Das Stadtgebiet auf einer alten Landkarte: Beuthen mit Schomberg und Rossberg.
Quelle: Wikipedia
Als die Unzufriedenheit der Beuthener wuchs, erschien plötzlich ein Fremder – ein Alchemist und Meister des Metallschmelzens, gekleidet, was wichtig ist, wie ein fahrender Scholar. Er sah aus wie ein typischer Vagant des Mittelalters, der üblicherweise von Universität zu Universität zog, um Wissen zu sammeln und selbst über gewisse Fertigkeiten verfügte.
Man könnte meinen, der Fachmann sei den Beuthenern vom Himmel gefallen – doch weit gefehlt. Wer sich erinnert, dass in einem ähnlichen Gewand – als wandernder Student – selbst Mephisto vor dem wissensdurstigen Faust erschien, wird erahnen, dass auch in der Geschichte von Beuthen die Herkunft des fremden Alchemisten eher höllisch als himmlisch ist. Der Besucher aus fremden Landen macht sich an die Arbeit und baut eine Schmelzhütte für die Beuthener, durch die das Silber vom Blei getrennt und der gesamte Gewinn in die Stadtkasse fließt. Die Beuthener bereichern sich enorm, und alles hätte wahrscheinlich ein Happy End gefunden, hätte die Kirche nicht an die fälligen Steuern erinnert.
Die Tragödie der übermütigen Bürger
Doch die von ihrem eigenen Erfolg übermütigen Bürger sagen ihr entschieden „Nein“. Und leider folgt auf diese Haltung – zugegeben, sie war äußerst selbstbewusst! – ein Verbrechen: Pfarrer und Vikar werden von den Bürgern ermordet. An diesem Punkt folgt eine Wendung, mit der wohl niemand gerechnet hätte: Zwar ist die Strafe für das Verbrechen erneut ein Fluch, doch verhängt ihn nicht die Kirche, sondern der satanische Schmelzmeister. Den Fluch sprechend, verurteilt der Alchemist die Stadt zu langsamem Niedergang und, noch schmerzhafter, trennt sie vom Wissen – kein Beuthener erlernte in der Zwischenzeit das Geheimnis der Metallverarbeitung. Die vom Fremden gebaute Schmelzhütte zerfällt, Wasser überschwemmt die Bergwerke, und das Schicksal der stolzen Stadt scheint besiegelt.

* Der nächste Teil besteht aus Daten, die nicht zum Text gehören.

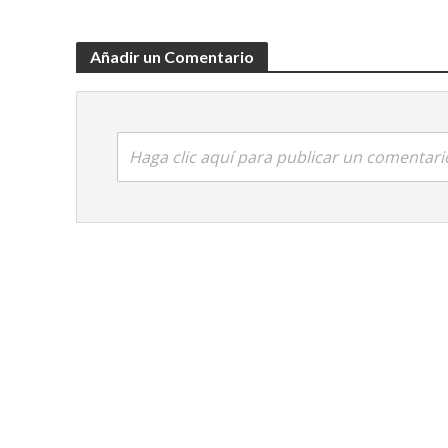
Añadir un Comentario
Haga clic aquí para publicar un comentari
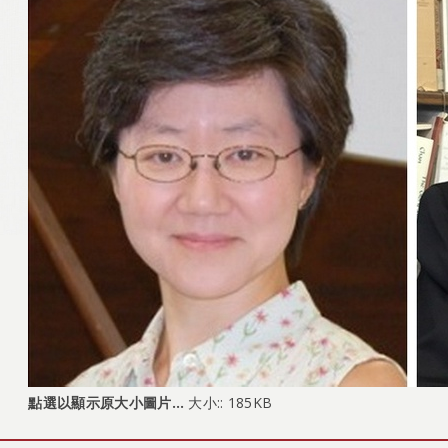
點選以顯示原大小圖片…
大小:: 185KB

Der geheimnisvolle Fremde verschwindet auf ebenso rätselhafte Weise, wie er erschienen ist. Und nur der Titel der Sage erlaubt eine grobe Identifizierung: Es ist angeblich der Geist Scharlem. Bekannt als Scharlem, Scharley oder schlicht als Skarbnik (Schatzmeister), ist der Dämon der Unterwelt in Oberschlesien wohlbekannt, wobei seine Erscheinung nicht ausschließlich finster ist.

Schriftsteller Karl Franz Mainka.
Quelle: privat
Die Botschaft von Mainka
Mainka interessiert jedoch mehr als die Identität des Schmelzmeisters etwas anderes: die Notwendigkeit, eine Wirtschaft aufzubauen, die nicht nur auf materiellem Gewinn, sondern vor allem auf Wissen basiert. Und obwohl die Erzählung über das Schicksal von Beuthen vor mehr als hundert Jahren veröffentlicht wurde, ist ihre Botschaft erstaunlich aktuell. Wissen ist wohl das wertvollste Erz, dem selbst das stärkste Fatum nicht widerstehen kann.